読解用抜粋:

六百年代(奈良時代)、どうも渡来部族では無いらしい阿倍氏が歴史書に現れる。

阿倍・安倍氏について、渡来系部族であるとの説を採る者が居るがトンデモナイ誤解である。

左大臣・阿倍倉橋麿と越国守・阿倍比羅夫(あべのひらふ)と言った顔ぶれである。

越国・阿倍氏は、独立した有力部族説があり、阿倍比羅夫(あべのひらふ)や阿倍氏一族が、どの時点で大和朝廷(ヤマト王権)に参加(一体化)したのか、現時点では定説はない。

藤原氏の台頭に時を合わせるように力を失って行く古代の有力豪族、大和朝廷黎明期の阿倍氏、阿倍倉橋麿や阿倍比羅夫について、その出自が所謂(いわゆる)土着の部族王・御門(みかど/臣王)であれば色々と説明が着く。

そして越後守(越後国主)は、まさに臣王(おみおう/御門)であり、中央の大和朝廷が任命派遣したのではなく、都市国家もどきの小国群の残滓(ざんし)、既存の越国(えつのくに)の部族王・御門(みかど/臣王)の阿倍比羅夫を「越国守と追認した」と考えるのである。

陰陽師安倍清明は、阿倍倉橋麿から数えて九代目の子孫にあたり、阿倍倉橋麿と阿倍比羅夫(あべのひらふ)は「従弟にあたる」と言う説もある。

この阿倍氏と安倍氏は古代の系図上同じとされ、阿倍氏は孝元大王(こうげんおおきみ/第八代天皇)の皇子・大彦命(おおびこのみこと)を祖先とする皇別氏族とされるが確たる証拠は無い。

歴史上はっきりとした段階で活躍するのは宣化大王(せんかおおきみ/第二十八代天皇)の大夫(だいふ)であった阿倍大麻呂(あべのおまろ)が初見であるが、大と火の書文字が似ている事から阿倍火麻呂(あべのほまろ)とする説もある。

つまり阿倍氏として始めて中央に登場する阿倍大麻呂(あべのおまろ)なる人物が、この物語で述べる阿倍氏蝦夷王説の「安倍=アピエ(火)説」と別説名・火麻呂(ほまろ)の名の一致点は偶然だろうか?

そして阿倍氏は、まだ大和朝廷(ヤマト王権)の統治が落ち着かない東国支配の強化に朝命を持って活躍し、その子孫が蝦夷俘囚長の奥州安倍氏(引田系阿倍氏)・安倍貞任(あべのさだとう)安倍宗任(あべのむねとう)兄弟に繋がると言うのだ。

安倍貞任(さだとう)、安倍宗任(むねとう)兄弟の父・安倍頼時(あべのよりとき)は平安中期の陸奥(むつ)の豪族で、千五十年代に前九年の役で源頼義義家父子と戦っている。

[コレクションから抽出したデータ]
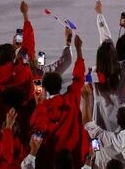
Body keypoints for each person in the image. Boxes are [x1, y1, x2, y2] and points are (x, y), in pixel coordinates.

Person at [29, 34, 86, 168]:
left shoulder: (42, 109)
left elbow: (35, 126)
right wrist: (79, 50)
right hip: (73, 161)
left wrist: (34, 72)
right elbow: (79, 79)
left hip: (49, 162)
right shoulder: (71, 100)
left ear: (45, 87)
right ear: (61, 85)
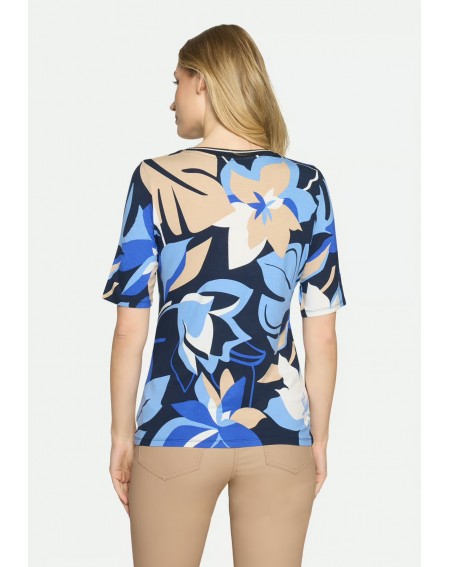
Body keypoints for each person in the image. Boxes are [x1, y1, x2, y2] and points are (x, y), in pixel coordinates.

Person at [101, 23, 347, 567]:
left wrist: (121, 435)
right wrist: (317, 438)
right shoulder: (307, 185)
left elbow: (128, 329)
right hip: (279, 431)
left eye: (176, 82)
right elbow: (323, 334)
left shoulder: (155, 180)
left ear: (203, 82)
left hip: (174, 425)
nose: (171, 101)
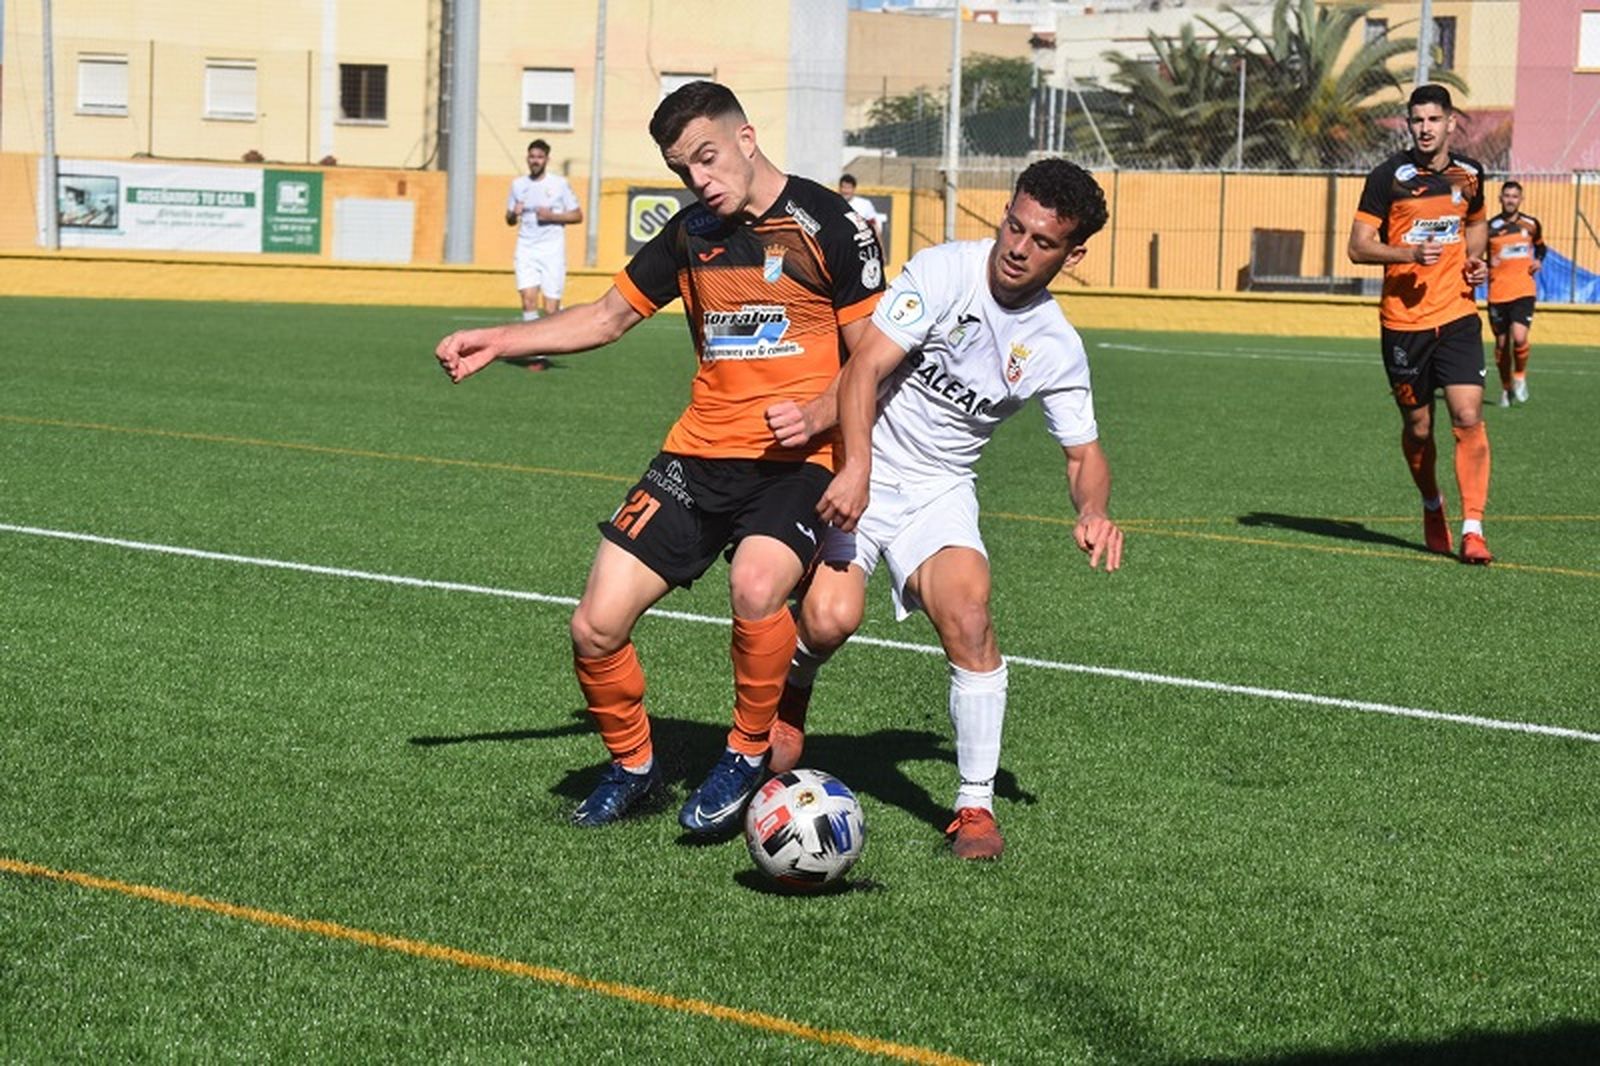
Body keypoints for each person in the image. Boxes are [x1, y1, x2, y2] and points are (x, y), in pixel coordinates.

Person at [436, 82, 884, 832]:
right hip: (698, 454)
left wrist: (831, 431)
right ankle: (634, 765)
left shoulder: (831, 223)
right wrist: (500, 339)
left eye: (706, 158)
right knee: (594, 625)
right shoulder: (691, 233)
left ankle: (744, 751)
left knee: (756, 584)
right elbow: (609, 317)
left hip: (797, 459)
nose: (699, 180)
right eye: (683, 169)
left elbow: (875, 356)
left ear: (746, 138)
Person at [763, 158, 1124, 861]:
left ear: (1072, 254)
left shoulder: (1055, 346)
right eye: (1012, 227)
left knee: (969, 611)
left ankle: (973, 807)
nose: (1017, 249)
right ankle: (793, 692)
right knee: (830, 619)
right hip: (865, 460)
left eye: (1041, 242)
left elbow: (1084, 456)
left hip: (940, 487)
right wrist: (854, 463)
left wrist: (1094, 510)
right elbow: (864, 368)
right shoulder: (942, 271)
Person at [1347, 84, 1493, 565]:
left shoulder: (1470, 175)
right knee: (1419, 427)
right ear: (1409, 125)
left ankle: (1473, 529)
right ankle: (1433, 503)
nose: (1425, 128)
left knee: (1468, 416)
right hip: (1404, 322)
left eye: (1434, 119)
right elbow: (1358, 246)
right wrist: (1408, 252)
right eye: (1417, 120)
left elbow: (1474, 224)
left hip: (1457, 315)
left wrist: (1475, 261)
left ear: (1452, 122)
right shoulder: (1388, 177)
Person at [506, 139, 583, 322]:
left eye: (540, 157)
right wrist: (513, 213)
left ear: (547, 159)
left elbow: (577, 216)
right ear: (527, 158)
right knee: (528, 301)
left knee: (551, 309)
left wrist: (552, 216)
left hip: (552, 251)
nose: (535, 161)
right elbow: (509, 220)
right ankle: (535, 350)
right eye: (532, 157)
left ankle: (549, 342)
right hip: (526, 248)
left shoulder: (559, 184)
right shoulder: (518, 184)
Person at [1486, 180, 1546, 407]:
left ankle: (1520, 376)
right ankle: (1505, 388)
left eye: (1514, 196)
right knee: (1502, 345)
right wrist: (1486, 262)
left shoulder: (1531, 225)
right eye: (1507, 195)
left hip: (1523, 290)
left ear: (1521, 199)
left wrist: (1538, 260)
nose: (1510, 199)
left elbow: (1541, 246)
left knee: (1520, 337)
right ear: (1500, 199)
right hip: (1498, 293)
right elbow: (1474, 254)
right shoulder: (1489, 227)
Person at [838, 173, 883, 249]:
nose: (846, 191)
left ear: (854, 189)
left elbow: (875, 228)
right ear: (840, 188)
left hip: (860, 246)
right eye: (843, 187)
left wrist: (881, 249)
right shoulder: (835, 204)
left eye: (849, 188)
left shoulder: (865, 205)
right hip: (841, 246)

課題一覧:
- A) 阿倍氏についての抜粋から、次の問いに答えてもらえますか?
(i) 陰陽師安倍清明は、阿倍倉橋麿から数えて何代目の子孫にあたるとされていますか?
(ii) 阿倍大麻呂が大夫を務めたのは、どの大王のもとでですか?
(iii) 安倍頼時が千五十年代に前九年の役で戦った相手は誰ですか?
- B) 阿倍氏についての抜粋を、最後の文の次から引き取って書き継いでもらえますか?
記録はここでは使いません。

各課題の解答:
- A)
(i) 九代目
(ii) 宣化大王(第二十八代天皇)
(iii) 源頼義・義家父子

- B)
一方、中央に在った阿倍朝臣(あべあそみ)阿倍氏は、大化の改新の新政権で左大臣・阿倍倉梯麿(あべのくらはしまろ・六百八十年代活躍)、遣唐留学生から唐帝国高官・阿倍仲麻呂(あべのなかまろ・七百五十年代活躍)などを経て、九百年代中期に陰陽師・安倍清明を輩出している。

以後土御門家として陰陽頭を任ずる貴族となる。

謎が多過ぎる氏族とされるこの安倍氏・安倍氏の謎については、日本人単一民族説や大和朝廷(ヤマト王権)の貴族が全て渡来氏族と錯誤していては永久に解決しないのではないだろうか?

七世紀(奈良時代末期)の中頃には、大和朝廷(ヤマト王権)の勢力範囲は日本海岸沿いで北陸の越国まで達しており、この頃の阿倍比羅夫(あべのひらふ)は大和朝廷の将軍で越国守を任じ、北陸の越国(えつのくに)の国司をしていた。

つまり、阿倍比羅夫(あべのひらふ)は大和朝廷の勢力範囲の最前線に居て、阿倍氏一族の内、「引田臣」と呼ばれる集団を率いていた。

また一説に拠ると越国(えつのくに)・阿倍氏は、独立した有力部族長説(国主=国造=倭国王の一人)があり、阿倍比羅夫(あべのひらふ)や阿倍氏一族が、どの時点で大和朝廷に参加(一体化)したのか、現時点では定説はない。


実は先住民族(蝦夷/エミシ) の王族から大和朝廷に合流して豪族と成ったアピエが、当初の当て字「安倍(アピエ=あべ)」を名乗ったのが安倍氏の始まりと言う説が有力である。

「安倍氏」から、一部が「阿倍氏」となり、遥か後に大阪地域に組み込まれて一部となる阿倍野は、大和朝廷主力豪族の「阿倍氏」の本拠地(支配地)だった。

他に「安倍氏」の一部は、部民名の安部・阿部を用いる者も出現した為、安倍・阿倍・安部・阿部は全て同系統と考えられる。

従って京都・晴明神社や名古屋・晴明神社は安倍晴明表記だが、晴明生誕の地と言われる大阪市阿倍野区の安倍晴明神社の表記は安部晴明神社とある。



安倍晴明は、阿倍倉橋麿から数えて九代目の子孫にあたり、阿倍倉橋麿と阿倍比羅夫(あべのひらふ)は「従弟にあたる」と言う説もある。

この説では阿倍比羅夫(あべのひらふ)は後の「前九年の役」での源氏の敵役、俘囚長と言われた安倍貞任の七代先祖である。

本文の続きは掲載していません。